HARIAN BERKAT – Gemawan melangsungkan Focus Group Disscusion (FGD) Inisiatif Pencegahan dan Pengelolaan Kebakaran Hutan dan Lahan (karhutla) , khususnya di wilayah gambut.
Kegiatan guna membangun kolaborasi dan komitmen para pihak pemangku kepentingan, khususnya pemerintah kabupaten, organisasi non-pemerintah, pemerintah desa, Masyarakat Peduli Api (MPA), Pemadam Api Swasta dalam penanganan karhutla ditingkat tapak ini dilangsungkan di Kabupaten Mempawah dan Kabupaten Sambas, pada 25-26 Februari 2025.
Dewan Pendiri Gemawan, Hermawansyah mengatakan Gemawan inikan mitranya BRGM, lalu dalam pembelajaran program BRGM yang selama ini yang di dalamnya Gemawan juga terlibat, itu kita menemukan kondisi faktual di lapangan karena Kalbar inikan setiap tahun terjadi kebakaran hutan dan lahan (karhutla), tetapi mestinya sebagai sebuah kejadian yang berulang-ulang bukan hal baru.
Nah mestinya kita sudah harus mulai merancang pendekatan yang lebih terukur, lebih terencana sehingga tidak lagi kita melakukan quick response setiap tahun yang seolah-olah itu begitu-begitu saja.
Oleh karena itu, kata Wawan, Gemawan kebetulan bekerjasama dengan USFS (United States Forest Service) lalu coba melakukan inisiatif untuk bagaimana memperkuat kapasitas masyarakat peduli api (MPA).
“Karena MPA inikan adalah lembaga desa yang menghimpun potensi masyarakat yang punya komitmen untuk melakukan pencegahan dan juga penanggulangan kebakaran hutan dan lahan, jadi MPA ini yang mestinya menjadi garda terdepan, bagaimana upaya penanganan karhutla itu berbasis masyarakat di tingkat tapak,” kata Wawan belum lama ini.
Baca Juga : Aliansi Tanggap Bencana Bumi Khatulistiwa Lakukan Aksi Ngamen Amal untuk Korban Banjir
Wawan menyebut lagi-lagi bicara karhutla ini bukan hanya tanggung jawab satu dua pihak.
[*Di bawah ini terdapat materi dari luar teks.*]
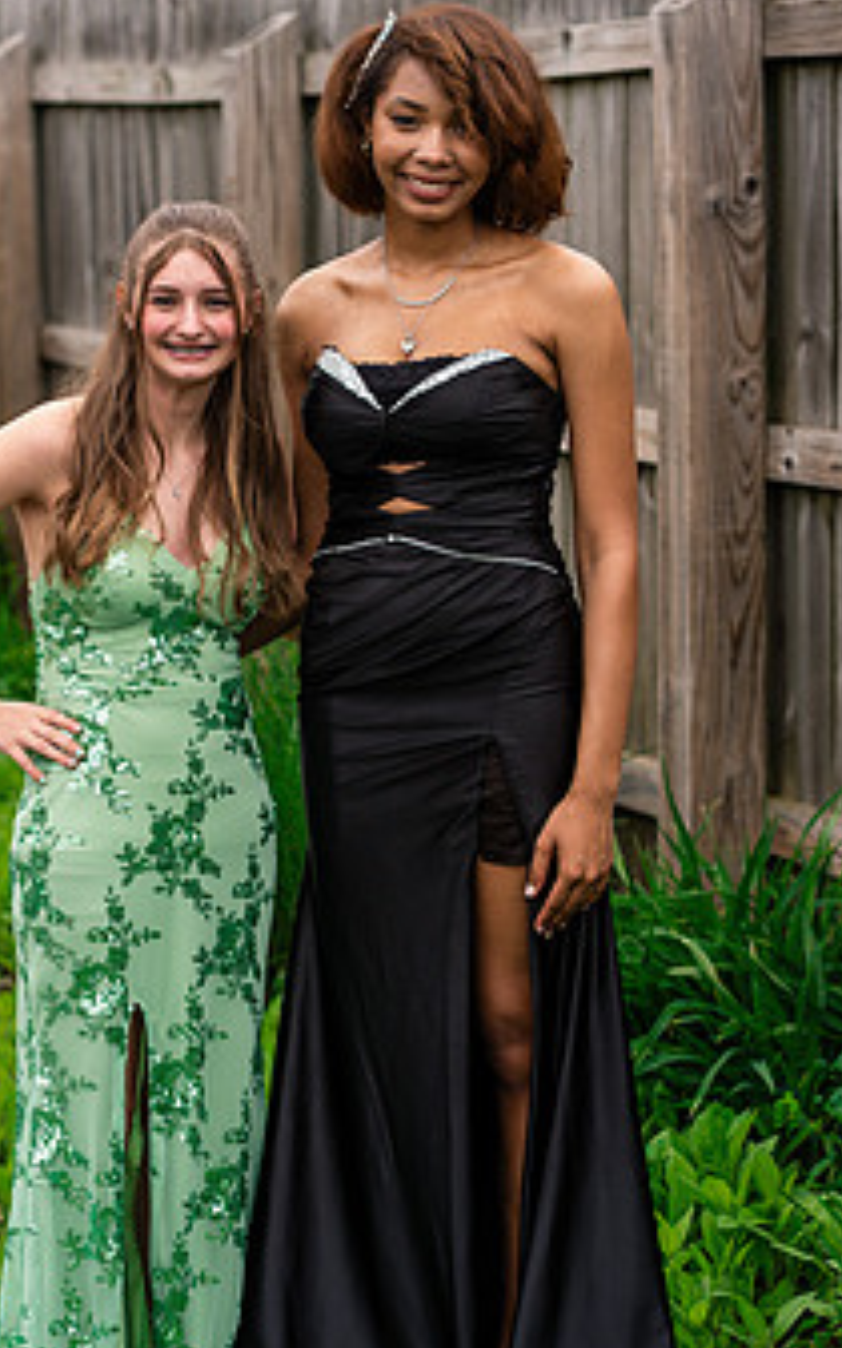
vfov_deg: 18.0
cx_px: 325
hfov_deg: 11.3
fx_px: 4259
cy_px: 662
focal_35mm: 116
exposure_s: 1/1000
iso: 400
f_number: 3.5
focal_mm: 85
Oleh karena itu, setelah Gemawan melakukan penilaian assessment di 14 desa, di 10 desa yang ada di kabupaten mempawah dan 4 desa di kabupaten mempawah ini lalu kita coba mengidentifikasi dan menyimpulkan fakta-fakta yang kita temukan di lapangan.
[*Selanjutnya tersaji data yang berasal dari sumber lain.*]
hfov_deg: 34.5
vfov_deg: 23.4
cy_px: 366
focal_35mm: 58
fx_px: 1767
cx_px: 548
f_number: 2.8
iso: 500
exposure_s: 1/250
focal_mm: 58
Lalu kita coba merekomendasikan kepada pemerintah untuk melakukan beberapa hal, terutama bagaimana memperkuat kapasitas MPA. Jadi tidak hanya bertugas saat kejadian karhutla saja, tetapi paling tidak MPA itu bisa punya perencanaan.
Apalagi inikan penanganan karhutla mestinya bisa diprediksi, misalnya di tahun 2025 inikan BMKG merilis bahwa musim hujan itu sampai akhir bulan maret, artinya awal april keatas itu musim kemarau.
Nah mestinya menjelang musim kemarau pemerintah, dan termasuk juga yang terutama itu MPA sudah punya langkah-langkah antisipasif, misalnya kalau peralatannya itu belum ada bagaimana pengadaan alatnya, kalau sudah ada lalu bagaimana kondisinya apakah masih oke atau tidak, lalu bagaimana dengan sumber air yang ada di wilayah desa.
Karena analisis Gemawan itu juga melihat bagaimana tren ataupun sejarah kebakaran itu yang terjadi di titik-titik berulang.
“Nah oleh karena itu, begitu masa MPA sudah dapat peta tentang sebaran titik-titik api itu tinggal memastikan di mana sumber air yang bisa dipakai untuk memadamkan kalau terjadi karhutla,” urainya.
“Nah itu yang mesti di petakan, sehingga kalau sumber airnya agak jauh dari titik sebarannya, bagaimana caranya, apakah harus ada bikin embung kah, atau bikin sumur bor, atau misalnya selangnya dipanjangkan, jadi ada langkah-langkah kerja persiapan oleh MPA menghadapi musim kemarau,” jelasnya.